FREE FALL JAZZ

Dopo aver pubblicato uno dei più bei dischi dello scorso anno con ‘Captain Black Big Band’, Orrin Evans non perde tempo e torna rapidamente sul mercato con un nuovo album in trio. Il piano trio è uno dei formati più abusati della storia del jazz ed è forte il rischio di cadere nel già detto o, peggio ancora, nel riccardonismo meditativo e melodico dei vari epigoni di Evans (Bill) e Keith Jarrett (Brad Meldhau, parliamo pure di te). Jason Moran e Vijay Iyer sono riusciti, con grande successo, a rinnovare il formato in maniera profonda e originale. Ora tocca a ‘Flip The Script’, un album che non presenta ospiti (a differenza del precessore, l’ottimo ‘Freedom’) e persegue l’ideale estetico di questo grande e sottovalutato artista, ovvero la divulgazione tramite la rielaborazione e l’aggiornamento di tutto il continuum della grande musica nera. Il denso fraseggio ricco di sonorità blues, soul e gospel, i complessi poliritmi ricchi di spiazzamenti, l’invenzione melodica e le asimmetrie metriche parlano la lingua di McCoy Tyner, Horace Silver, Thelonious Monk e Cedar Walton, fonti di un discorso musicale attualissimo e fresco. Gran parte del materiale è firmato da Evans stesso, ed è veloce, aggressivo, ricco di improvvise variazioni e cambi di traiettoria in media res che rendono l’ascolto eccitante. Due brani come ‘Clean House’ e la title track sono davvero esemplari da questo punto di vista, con un contrabbasso profondo e legnoso che asseconda o contrasta, a seconda dei momenti, il frenetico assalto del piano. ‘Big Small’ invece è un blues lento e suadente dove il piano e il contrabbasso procedono con un andamento pigro e pesante, efficacemente puntellato dai tocchi minimali della batteria. Altri brani notevoli sono l’opener ‘Question’, zigzagante, in odor di bebop d’annata con uno sviluppo pieno di inversioni di rotta che lascia la tensione (e quindi la “domanda”) irrisolta, e una versione originale ed inquietante di ‘Someday My Prince Will Come’, dalla cupa atmosfera noir.

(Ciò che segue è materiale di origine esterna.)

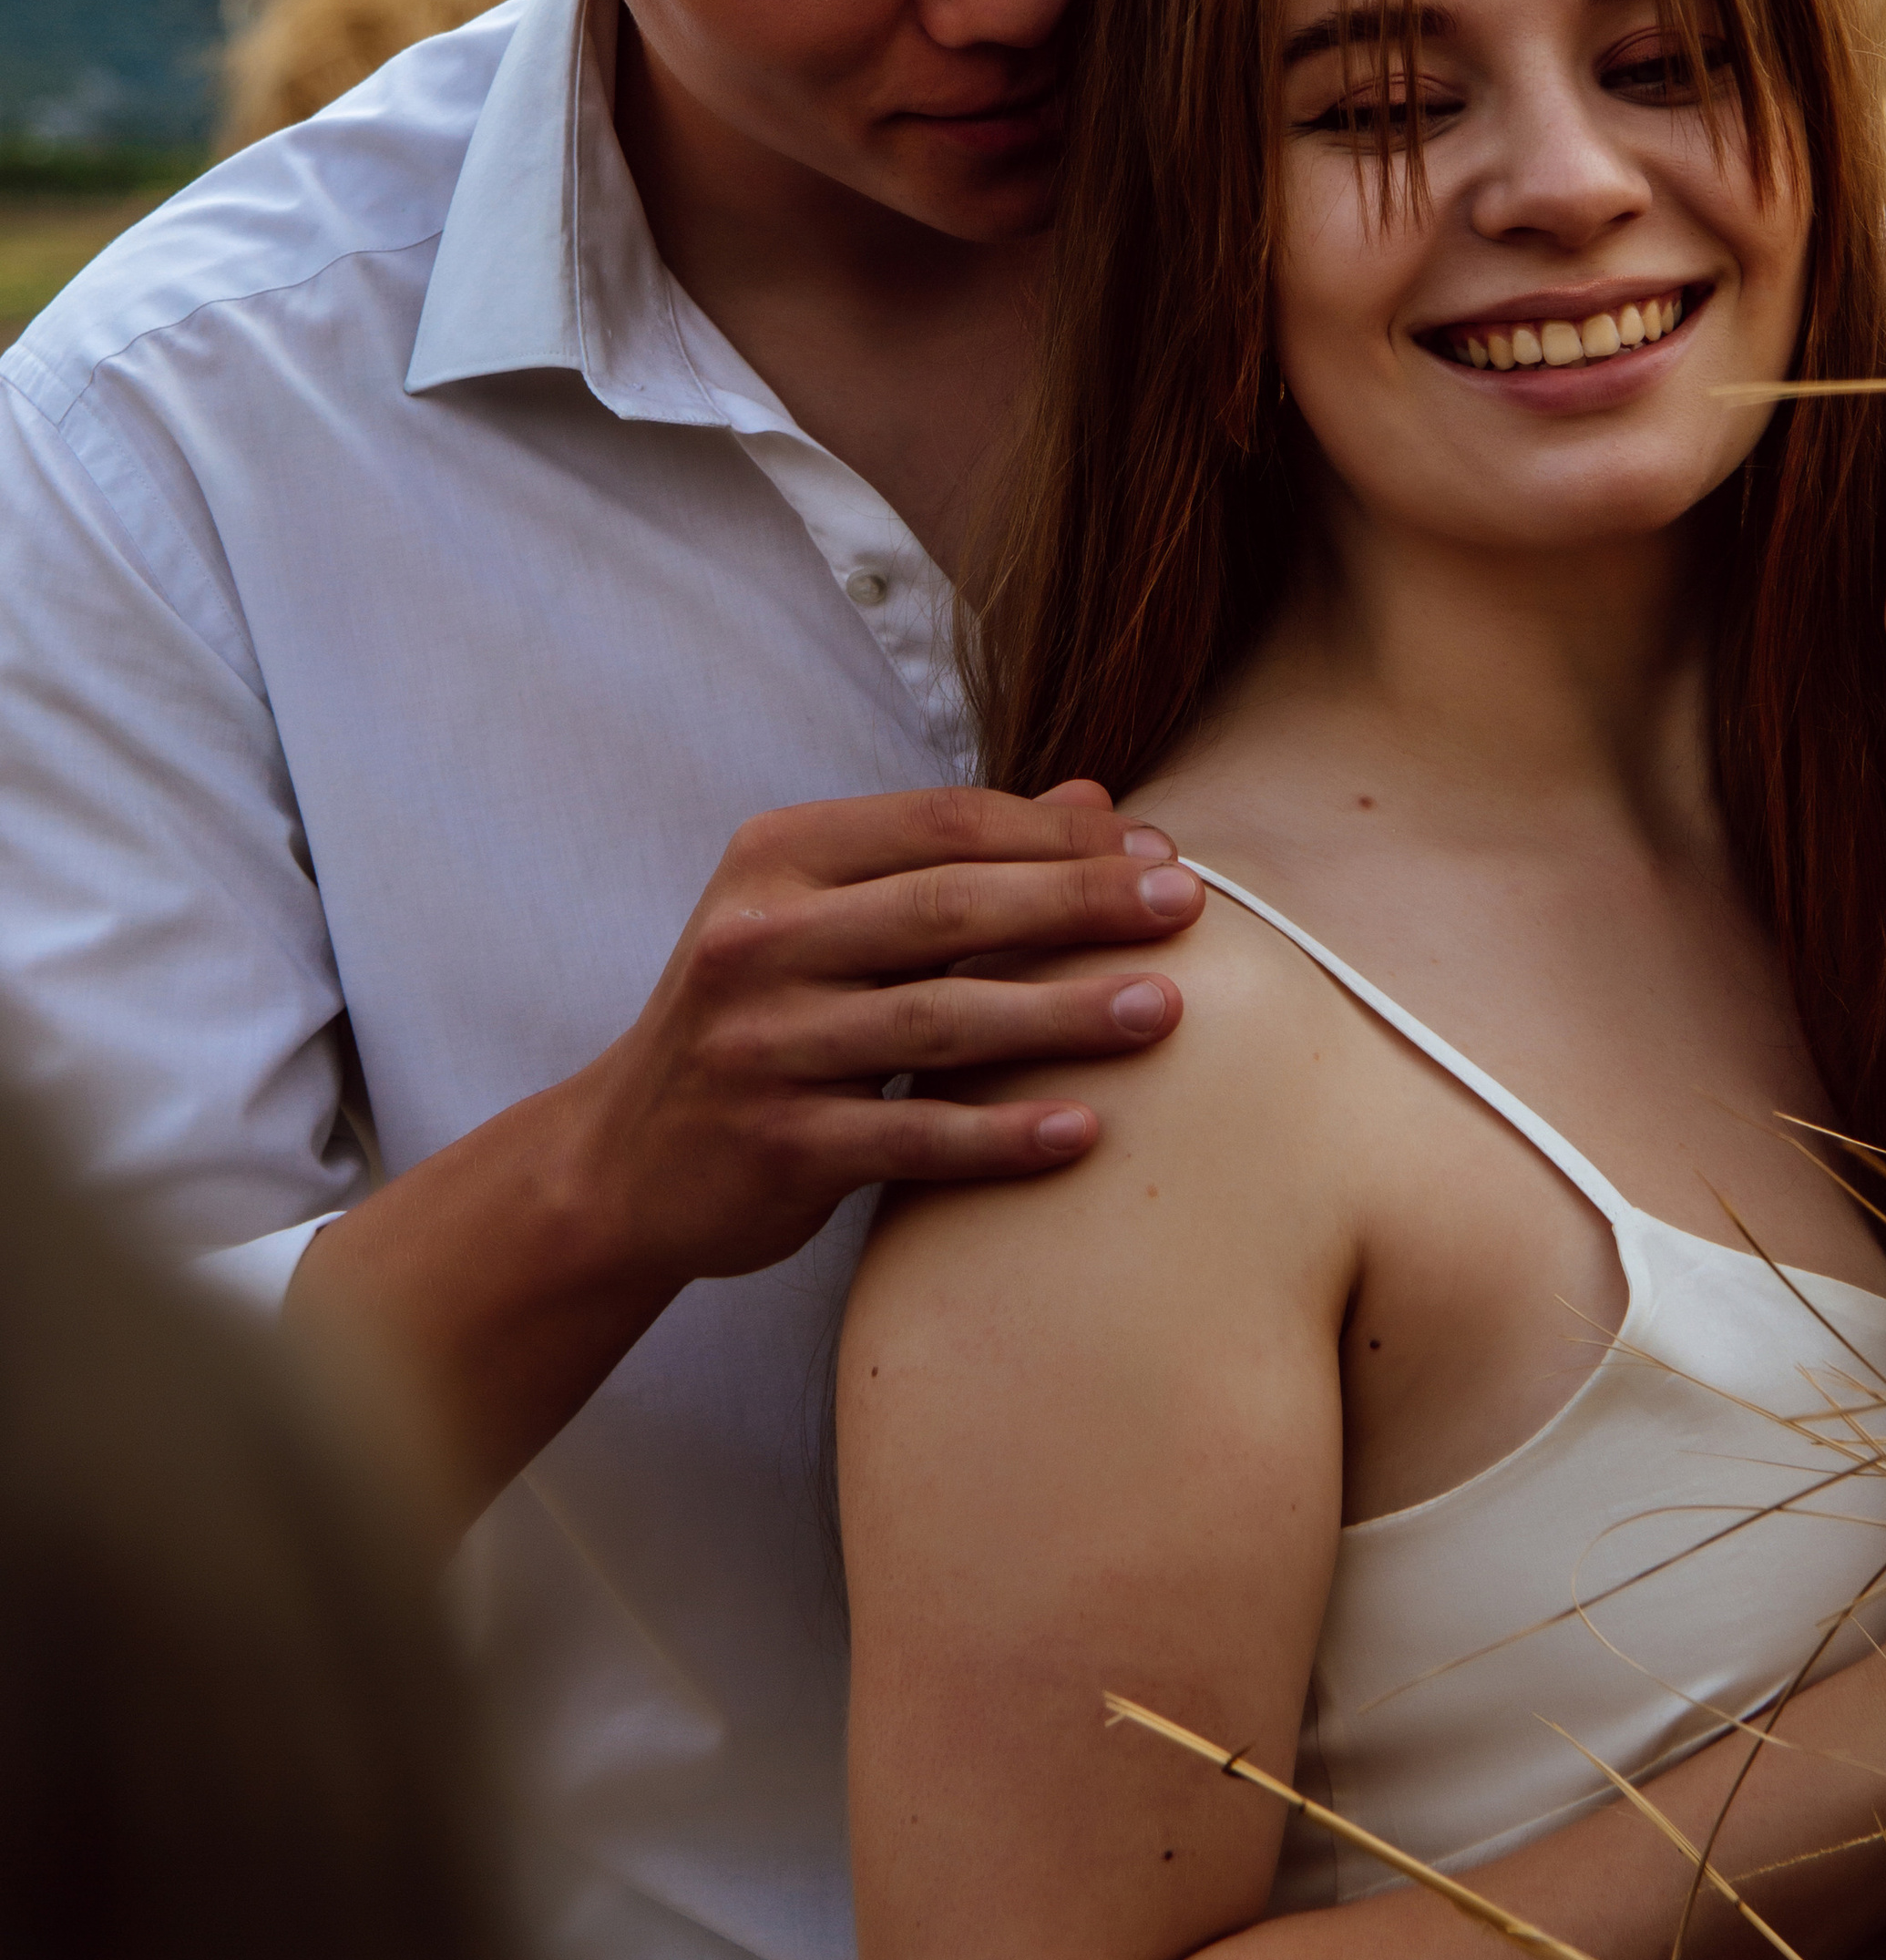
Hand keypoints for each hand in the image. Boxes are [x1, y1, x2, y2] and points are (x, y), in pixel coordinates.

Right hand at [559, 779, 1203, 1286]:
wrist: (624, 1159)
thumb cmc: (759, 1018)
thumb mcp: (825, 915)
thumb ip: (953, 859)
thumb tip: (1096, 799)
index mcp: (777, 859)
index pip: (940, 824)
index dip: (1056, 835)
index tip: (1156, 852)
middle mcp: (760, 940)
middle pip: (950, 908)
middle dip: (1079, 902)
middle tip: (1187, 908)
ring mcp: (763, 1045)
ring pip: (939, 1021)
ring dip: (1063, 1013)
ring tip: (1165, 1011)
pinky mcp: (777, 1144)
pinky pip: (910, 1136)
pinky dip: (999, 1136)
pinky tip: (1084, 1133)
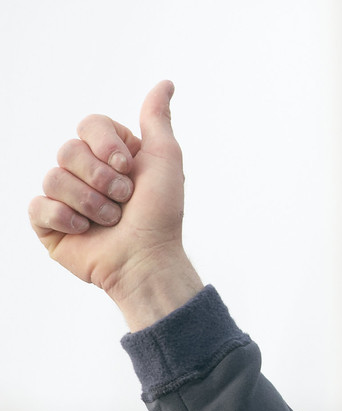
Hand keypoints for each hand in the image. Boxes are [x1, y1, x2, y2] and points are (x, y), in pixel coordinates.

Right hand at [28, 81, 200, 329]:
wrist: (147, 260)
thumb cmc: (161, 213)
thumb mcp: (165, 159)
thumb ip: (157, 119)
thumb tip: (166, 83)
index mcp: (109, 154)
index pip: (89, 124)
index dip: (105, 144)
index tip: (127, 166)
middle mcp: (85, 172)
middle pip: (68, 150)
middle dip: (101, 178)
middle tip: (124, 199)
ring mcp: (64, 197)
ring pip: (52, 176)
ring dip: (90, 202)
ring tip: (110, 220)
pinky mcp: (48, 223)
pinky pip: (38, 205)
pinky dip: (66, 218)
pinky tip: (86, 231)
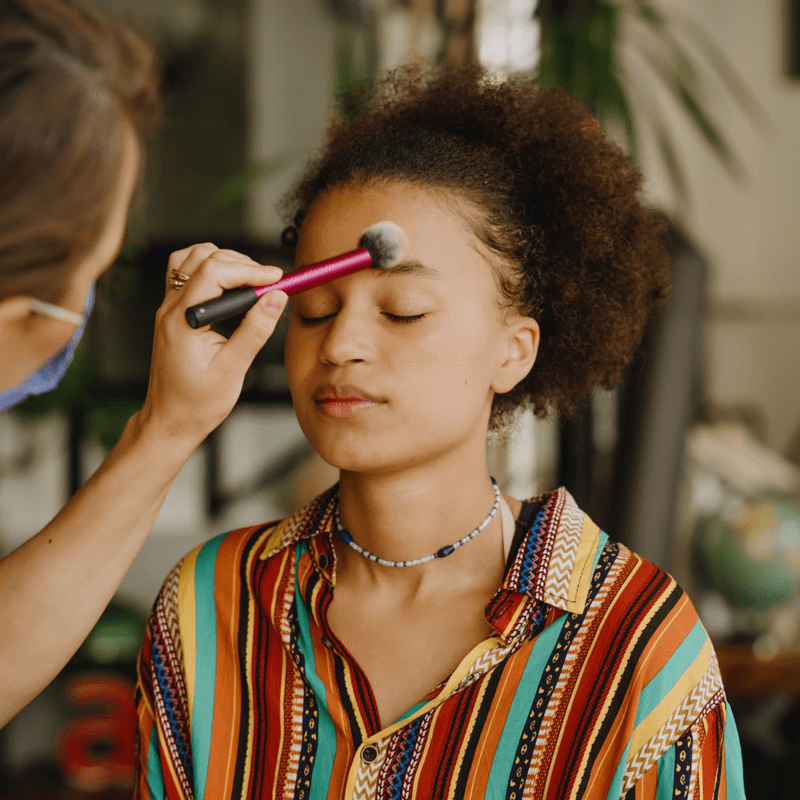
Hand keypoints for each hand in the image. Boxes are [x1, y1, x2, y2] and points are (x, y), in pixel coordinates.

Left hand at [135, 243, 288, 446]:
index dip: (250, 270)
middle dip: (241, 264)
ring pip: (191, 258)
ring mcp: (168, 308)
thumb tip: (276, 298)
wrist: (170, 420)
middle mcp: (170, 308)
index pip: (214, 271)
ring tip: (250, 283)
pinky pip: (187, 274)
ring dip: (224, 262)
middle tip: (269, 284)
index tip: (277, 279)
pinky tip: (230, 289)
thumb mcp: (233, 369)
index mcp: (182, 320)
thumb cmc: (196, 403)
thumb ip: (255, 330)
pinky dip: (211, 271)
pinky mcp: (173, 313)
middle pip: (203, 257)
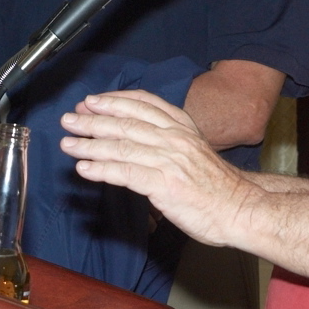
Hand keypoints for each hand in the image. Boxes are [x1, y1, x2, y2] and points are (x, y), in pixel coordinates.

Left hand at [59, 89, 255, 246]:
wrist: (240, 208)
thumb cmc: (217, 185)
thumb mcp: (194, 151)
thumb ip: (168, 140)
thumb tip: (136, 138)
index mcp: (182, 126)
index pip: (143, 104)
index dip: (114, 100)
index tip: (92, 101)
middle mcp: (174, 138)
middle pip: (126, 123)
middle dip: (93, 120)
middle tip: (69, 119)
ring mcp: (169, 160)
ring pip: (122, 146)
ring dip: (90, 144)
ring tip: (68, 143)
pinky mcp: (164, 184)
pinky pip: (126, 173)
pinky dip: (102, 170)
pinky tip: (84, 169)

Il lato più melodico del disco è ben rappresentato dal soul ‘Brand New Day’ (Luther Vandross), mentre la conclusiva ‘The Sound Of Philadelphia’ è un momento per solo piano fatto di musica metropolitana e pensosa, dalla risoluzione sospesa che sfuma nel silenzio.

‘Flip The Script’ è l’ennesima eccellente uscita del musicista di Philadelphia, deciso più che mai a portare avanti concetti come groove, swing e blues innervandoli di modernità e impeto travolgente. Tra i dischi dell’anno o giù di lì.